* Supplied passage *
:::

Valery Loginov

Personal information
- Born: 13 December 1955 (age 70) Syzran, Russia

Chess career
- Country: Soviet Union Uzbekistan Russia
- Title: Grandmaster (1991)
- FIDE rating: 2468 (July 2026)
- Peak rating: 2610 (July 1994)

= Valery Loginov =

Russian chess grandmaster (born 1955)

Valery Loginov (Валерий Александрович Логинов; born 13 December 1955), is a Soviet and Russian chess Grandmaster (GM) (1991) who from 1992 to 1995 played for Uzbekistan. Three-times Uzbekistani Chess Championship winner (1976, 1982, 1984), Saint Petersburg City Chess Championship (2000, 2004, 2005), Chess Olympiad team silver medalist (1992).

==Biography==
After graduating from Leningrad Institute of Pulp and Paper Technology, Valery Loginov worked for many years in Uzbekistan. Three times he won the Uzbekistani Chess Championship: 1976, 1982, and 1984. In 1991, in Azov Valery Loginov won a bronze medal with Uzbekistan team in the last Soviet Team Chess Championship. Many times he won Budapest International Chess Tournaments (1990, 1991), as well as the Budapest International Chess Tournament Series First Saturday (1993, 1994) and Spring Open (1994). Valery Loginov has also won international chess tournaments in Ljubljana (1995), in Graz (1998), and in St. Petersburg (1999). In the late 1990's, Loginov returned to Russia. After moving back to his native city, he three times won Saint Petersburg City Chess Championships: 2000, 2004, and 2005.

Valery Loginov played for Uzbekistan in the Chess Olympiads:
- In 1992, at first board in the 30th Chess Olympiad in Manila (+1, =6, -6) and won team silver medal,
- In 1994, at first board in the 31st Chess Olympiad in Moscow (+3, =6, -2).

In 1989, he was awarded the FIDE International Master (IM) title and received the FIDE Grandmaster (GM) title two years later.

:::

* What to do *
According to the biography of Valery Loginov, which institute did he graduate from before working in Uzbekistan?

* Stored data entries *

:::

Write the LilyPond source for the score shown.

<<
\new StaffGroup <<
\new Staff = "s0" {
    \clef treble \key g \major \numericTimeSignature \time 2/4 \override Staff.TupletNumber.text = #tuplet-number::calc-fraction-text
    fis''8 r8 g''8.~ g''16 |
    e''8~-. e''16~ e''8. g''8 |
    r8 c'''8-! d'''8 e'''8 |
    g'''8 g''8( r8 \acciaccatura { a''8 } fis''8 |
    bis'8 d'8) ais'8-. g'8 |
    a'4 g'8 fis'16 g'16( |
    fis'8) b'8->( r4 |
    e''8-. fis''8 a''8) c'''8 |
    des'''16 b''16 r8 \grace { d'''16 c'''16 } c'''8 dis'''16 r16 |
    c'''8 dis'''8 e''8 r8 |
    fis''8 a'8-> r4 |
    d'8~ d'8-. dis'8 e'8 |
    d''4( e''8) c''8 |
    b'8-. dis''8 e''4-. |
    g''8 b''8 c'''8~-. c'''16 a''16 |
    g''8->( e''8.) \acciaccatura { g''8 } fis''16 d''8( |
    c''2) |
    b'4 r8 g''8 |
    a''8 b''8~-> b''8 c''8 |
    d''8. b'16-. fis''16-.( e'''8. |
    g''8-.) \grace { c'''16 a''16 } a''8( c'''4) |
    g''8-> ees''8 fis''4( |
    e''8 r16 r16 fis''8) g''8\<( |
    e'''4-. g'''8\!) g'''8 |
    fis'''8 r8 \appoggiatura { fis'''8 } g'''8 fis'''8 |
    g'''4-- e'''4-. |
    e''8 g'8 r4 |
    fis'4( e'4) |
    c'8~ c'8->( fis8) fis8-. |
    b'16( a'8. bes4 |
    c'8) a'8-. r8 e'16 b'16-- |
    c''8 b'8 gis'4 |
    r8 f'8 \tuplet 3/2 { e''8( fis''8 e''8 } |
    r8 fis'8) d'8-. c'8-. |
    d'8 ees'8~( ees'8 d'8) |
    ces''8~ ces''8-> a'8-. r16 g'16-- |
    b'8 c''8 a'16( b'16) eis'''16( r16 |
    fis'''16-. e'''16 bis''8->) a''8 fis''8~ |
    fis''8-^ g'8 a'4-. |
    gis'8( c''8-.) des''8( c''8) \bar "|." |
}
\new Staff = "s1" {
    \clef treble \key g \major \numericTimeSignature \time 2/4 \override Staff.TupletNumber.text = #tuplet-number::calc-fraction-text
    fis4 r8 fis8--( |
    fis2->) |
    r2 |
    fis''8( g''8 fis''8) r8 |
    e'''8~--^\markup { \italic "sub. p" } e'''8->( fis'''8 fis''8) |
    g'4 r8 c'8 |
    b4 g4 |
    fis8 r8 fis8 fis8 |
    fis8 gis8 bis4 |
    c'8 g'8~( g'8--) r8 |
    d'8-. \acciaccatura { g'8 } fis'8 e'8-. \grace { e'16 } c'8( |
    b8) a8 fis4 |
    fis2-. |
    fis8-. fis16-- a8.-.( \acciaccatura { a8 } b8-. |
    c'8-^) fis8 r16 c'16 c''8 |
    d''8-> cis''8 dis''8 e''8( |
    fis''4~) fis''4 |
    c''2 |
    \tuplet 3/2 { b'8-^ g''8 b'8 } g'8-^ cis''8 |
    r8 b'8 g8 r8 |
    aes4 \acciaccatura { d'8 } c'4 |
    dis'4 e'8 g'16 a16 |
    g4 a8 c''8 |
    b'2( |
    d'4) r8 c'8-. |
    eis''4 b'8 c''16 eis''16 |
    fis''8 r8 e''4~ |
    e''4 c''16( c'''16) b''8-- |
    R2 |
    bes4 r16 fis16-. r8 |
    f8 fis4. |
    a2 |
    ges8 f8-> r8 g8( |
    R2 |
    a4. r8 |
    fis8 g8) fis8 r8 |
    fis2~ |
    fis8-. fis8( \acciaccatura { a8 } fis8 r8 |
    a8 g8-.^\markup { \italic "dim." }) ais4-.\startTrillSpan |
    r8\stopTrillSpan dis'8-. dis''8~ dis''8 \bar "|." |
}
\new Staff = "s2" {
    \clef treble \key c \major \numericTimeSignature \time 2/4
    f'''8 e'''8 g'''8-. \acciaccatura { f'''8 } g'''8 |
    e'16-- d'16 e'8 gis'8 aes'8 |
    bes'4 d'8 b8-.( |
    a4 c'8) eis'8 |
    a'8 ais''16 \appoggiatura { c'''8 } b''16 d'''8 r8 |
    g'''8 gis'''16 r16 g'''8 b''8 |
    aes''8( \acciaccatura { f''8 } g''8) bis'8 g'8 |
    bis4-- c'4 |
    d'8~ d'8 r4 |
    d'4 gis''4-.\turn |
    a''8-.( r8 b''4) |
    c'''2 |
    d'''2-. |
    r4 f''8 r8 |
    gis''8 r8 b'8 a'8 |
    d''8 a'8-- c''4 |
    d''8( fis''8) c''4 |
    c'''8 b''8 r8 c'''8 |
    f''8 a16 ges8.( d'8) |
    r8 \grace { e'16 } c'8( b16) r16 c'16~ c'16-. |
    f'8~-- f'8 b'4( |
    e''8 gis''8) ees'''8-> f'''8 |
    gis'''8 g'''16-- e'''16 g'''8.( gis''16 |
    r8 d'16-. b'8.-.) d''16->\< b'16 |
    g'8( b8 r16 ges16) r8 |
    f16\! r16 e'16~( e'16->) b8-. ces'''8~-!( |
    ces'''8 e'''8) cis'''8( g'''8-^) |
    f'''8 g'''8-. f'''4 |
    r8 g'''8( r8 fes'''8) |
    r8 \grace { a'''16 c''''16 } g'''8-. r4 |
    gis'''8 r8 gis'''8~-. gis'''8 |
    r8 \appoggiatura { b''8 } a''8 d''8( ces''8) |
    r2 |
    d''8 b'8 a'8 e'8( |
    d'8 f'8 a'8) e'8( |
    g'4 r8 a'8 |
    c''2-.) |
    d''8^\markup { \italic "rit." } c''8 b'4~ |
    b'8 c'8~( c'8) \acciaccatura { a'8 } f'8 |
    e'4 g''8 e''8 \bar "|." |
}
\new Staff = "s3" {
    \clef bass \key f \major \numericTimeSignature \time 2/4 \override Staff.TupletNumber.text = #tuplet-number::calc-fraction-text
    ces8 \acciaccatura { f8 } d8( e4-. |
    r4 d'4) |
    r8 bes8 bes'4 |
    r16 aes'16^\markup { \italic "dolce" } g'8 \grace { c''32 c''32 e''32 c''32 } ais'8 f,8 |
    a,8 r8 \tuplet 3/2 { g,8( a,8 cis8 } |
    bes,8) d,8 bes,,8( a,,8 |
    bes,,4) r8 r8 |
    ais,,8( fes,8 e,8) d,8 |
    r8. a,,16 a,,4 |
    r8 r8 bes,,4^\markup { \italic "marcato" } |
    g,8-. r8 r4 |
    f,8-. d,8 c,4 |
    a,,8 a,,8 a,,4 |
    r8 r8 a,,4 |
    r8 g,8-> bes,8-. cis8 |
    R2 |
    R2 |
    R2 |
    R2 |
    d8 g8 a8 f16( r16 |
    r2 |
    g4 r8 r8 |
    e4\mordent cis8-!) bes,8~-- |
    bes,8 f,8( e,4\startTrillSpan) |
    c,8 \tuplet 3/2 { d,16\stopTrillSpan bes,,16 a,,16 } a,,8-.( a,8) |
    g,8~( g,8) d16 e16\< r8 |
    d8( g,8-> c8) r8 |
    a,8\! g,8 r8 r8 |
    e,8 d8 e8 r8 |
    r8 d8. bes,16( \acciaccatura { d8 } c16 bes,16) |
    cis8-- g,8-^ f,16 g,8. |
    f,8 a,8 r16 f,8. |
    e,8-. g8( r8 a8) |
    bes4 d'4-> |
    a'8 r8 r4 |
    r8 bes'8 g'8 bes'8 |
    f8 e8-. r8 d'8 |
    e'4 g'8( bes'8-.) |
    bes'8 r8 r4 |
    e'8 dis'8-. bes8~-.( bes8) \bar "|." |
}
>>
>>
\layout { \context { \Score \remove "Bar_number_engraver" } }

:::

* Output for this task *
He graduated from the Leningrad Institute of Pulp and Paper Technology.